Note: Parenteral drug products should be inspected visually for particulate matter and discoloration prior to administration, whenever solution and container permit.
Blood pressure monitoring: Immediately before the injection and at 5 and 10 minutes after injection, supine blood pressure should be measured to evaluate response.
The blood pressure should be monitored during and after completion of the infusion or intravenous injections. Rapid or excessive falls in either systolic or diastolic blood pressure during intravenous treatment should be avoided. In patients with excessive systolic hypertension, the decrease in systolic pressure should be used as an indicator of effectiveness in addition to response of the diastolic pressure.
Compatibility with commonly used intravenous fluids: Labetalol hydrochloride injection was tested for compatibility with commonly used intravenous fluids at final concentrations of 1.25 to 3.75 mg of labetalol hydrochloride per mL of the mixture. Labetalol hydrochloride was found to be compatible with and stable (for 24 hours refrigerated or at room temperature) in mixture with the following solutions: Ringer's injection, Lactated ringer's injection, 5% dextrose and ringer's injection, 5% Lactated ringer's and 5% Dextrose injection, 5% Dextrose injection, 0.9% Sodium chloride injection, 5% Dextrose and 0.2% Sodium chloride injection, 2.5% Dextrose and 0.45% Sodium chloride injection, 5% Dextrose and 0.9% Sodium chloride injection, 5% Dextrose and 0.33% Sodium chloride injection.

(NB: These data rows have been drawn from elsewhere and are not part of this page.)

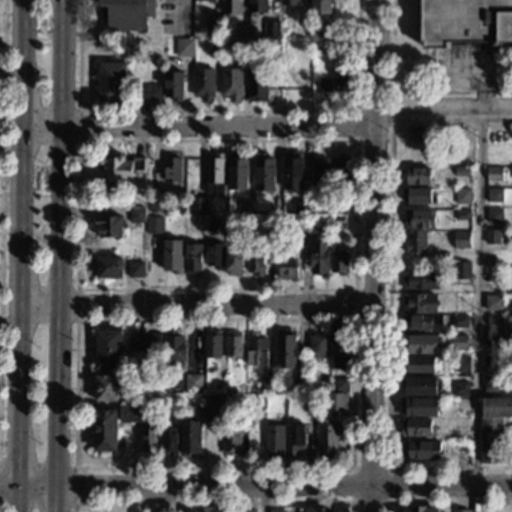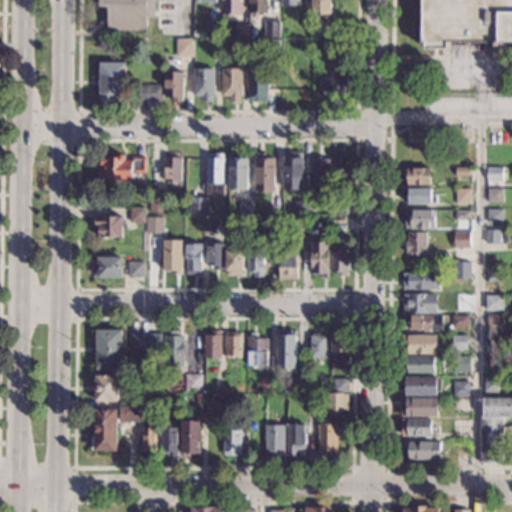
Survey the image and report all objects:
building: (206, 0)
building: (207, 0)
building: (289, 2)
building: (290, 2)
building: (258, 6)
building: (258, 6)
building: (321, 6)
building: (232, 7)
building: (232, 7)
building: (321, 7)
building: (127, 13)
road: (158, 13)
road: (184, 14)
building: (306, 20)
building: (465, 21)
building: (465, 22)
road: (94, 27)
building: (212, 29)
building: (242, 29)
building: (271, 29)
building: (271, 30)
building: (320, 30)
building: (241, 31)
building: (216, 46)
building: (272, 46)
building: (329, 46)
building: (184, 47)
building: (239, 47)
building: (184, 48)
building: (297, 50)
building: (111, 79)
building: (112, 83)
building: (231, 83)
building: (258, 83)
building: (203, 84)
building: (203, 84)
building: (231, 84)
building: (257, 84)
building: (174, 85)
building: (285, 85)
building: (333, 85)
building: (173, 86)
building: (333, 86)
building: (152, 92)
building: (147, 93)
road: (216, 112)
road: (1, 114)
road: (443, 116)
road: (201, 129)
building: (416, 133)
building: (416, 134)
road: (53, 140)
road: (359, 140)
building: (495, 157)
building: (120, 167)
building: (342, 167)
building: (120, 168)
building: (172, 169)
building: (172, 170)
building: (293, 170)
building: (319, 170)
building: (292, 171)
building: (320, 171)
building: (341, 171)
building: (237, 172)
building: (237, 172)
building: (264, 172)
building: (462, 172)
building: (214, 174)
building: (264, 174)
building: (494, 174)
building: (214, 175)
building: (418, 175)
building: (494, 175)
building: (418, 176)
building: (494, 194)
building: (416, 195)
building: (462, 195)
building: (419, 196)
building: (462, 196)
building: (494, 196)
building: (157, 203)
building: (197, 205)
building: (245, 205)
building: (198, 206)
building: (245, 207)
building: (313, 207)
building: (339, 207)
building: (274, 208)
building: (301, 208)
building: (137, 214)
building: (137, 215)
building: (462, 215)
building: (494, 215)
building: (494, 216)
building: (419, 218)
building: (462, 218)
building: (419, 219)
building: (338, 223)
building: (154, 224)
building: (109, 225)
building: (212, 225)
building: (108, 226)
building: (271, 227)
building: (492, 236)
building: (493, 237)
building: (461, 239)
building: (461, 240)
building: (416, 241)
building: (415, 242)
building: (172, 255)
building: (172, 255)
building: (215, 255)
road: (21, 256)
road: (61, 256)
building: (215, 256)
road: (374, 256)
building: (445, 256)
building: (319, 257)
building: (193, 258)
building: (193, 259)
building: (319, 259)
building: (234, 262)
building: (255, 262)
building: (338, 262)
building: (339, 262)
building: (234, 263)
building: (255, 263)
building: (287, 266)
building: (109, 267)
building: (287, 267)
building: (109, 268)
building: (136, 268)
building: (135, 269)
building: (462, 270)
building: (462, 270)
building: (493, 277)
building: (419, 280)
building: (419, 281)
road: (354, 288)
road: (388, 295)
building: (493, 302)
building: (419, 303)
building: (419, 303)
building: (493, 303)
road: (197, 306)
road: (477, 314)
road: (356, 319)
building: (494, 319)
building: (459, 320)
building: (494, 320)
road: (52, 321)
building: (459, 321)
building: (424, 322)
building: (418, 323)
building: (145, 341)
building: (493, 341)
building: (145, 342)
building: (341, 342)
building: (460, 342)
building: (499, 342)
building: (233, 343)
building: (421, 343)
building: (459, 343)
building: (212, 344)
building: (419, 344)
building: (212, 345)
building: (233, 345)
building: (318, 345)
building: (340, 345)
building: (317, 346)
building: (108, 348)
building: (174, 348)
building: (174, 349)
building: (286, 349)
building: (108, 350)
building: (286, 350)
building: (257, 351)
building: (257, 352)
building: (490, 360)
building: (461, 363)
building: (418, 364)
building: (420, 364)
building: (461, 364)
building: (193, 382)
building: (193, 383)
building: (267, 383)
building: (217, 384)
building: (299, 384)
building: (340, 384)
building: (490, 384)
building: (491, 384)
building: (340, 385)
building: (419, 385)
building: (421, 386)
building: (106, 387)
building: (106, 388)
building: (460, 388)
building: (461, 389)
building: (133, 401)
building: (200, 401)
building: (337, 403)
building: (337, 403)
building: (419, 406)
building: (460, 406)
building: (311, 407)
building: (419, 407)
building: (213, 408)
building: (214, 409)
building: (130, 413)
building: (144, 413)
building: (131, 415)
building: (493, 426)
building: (416, 427)
building: (416, 427)
building: (459, 427)
building: (493, 428)
building: (105, 429)
building: (105, 430)
building: (190, 436)
building: (191, 436)
building: (294, 438)
building: (327, 438)
building: (149, 439)
building: (328, 439)
building: (149, 440)
building: (274, 440)
building: (295, 440)
building: (169, 441)
building: (169, 441)
building: (274, 441)
building: (232, 442)
building: (231, 443)
building: (424, 450)
building: (422, 451)
road: (350, 467)
road: (385, 467)
road: (256, 483)
road: (10, 495)
road: (264, 497)
road: (160, 498)
road: (442, 501)
road: (263, 502)
road: (174, 503)
park: (106, 504)
road: (138, 507)
building: (420, 508)
building: (206, 509)
building: (318, 509)
building: (318, 509)
building: (422, 509)
building: (206, 510)
building: (245, 510)
building: (245, 510)
building: (275, 510)
building: (276, 510)
building: (461, 510)
building: (461, 511)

Incompatibilities: Labetalol hydrochloride incompatible with 5% sodium bicarbonate injection. Labetalol hydrochloride solutions containing 1.25-3.75 mg/mL in 5% sodium bicarbonate have a pH of 7.6-8 and from a white precipitate, probably the free bases within 6 hours after admixture. A white precipitate also has been observed following concomitant infusion of other alkaline drugs (e.g., furosemide) and labetalol hydrochloride injection; therefore, labetalol hydrochloride should not be given in the same infusion line with other alkaline solutions.
Store at temperature not exceeding 30°C. Protect from light.
C07AG01 - labetalol ; Belongs to the class of alpha and beta blocking agents. Used in the treatment of cardiovascular diseases.
Inj (vial) 5 mg/mL (clear, colorless to light yellow) x 20 mL x 1's.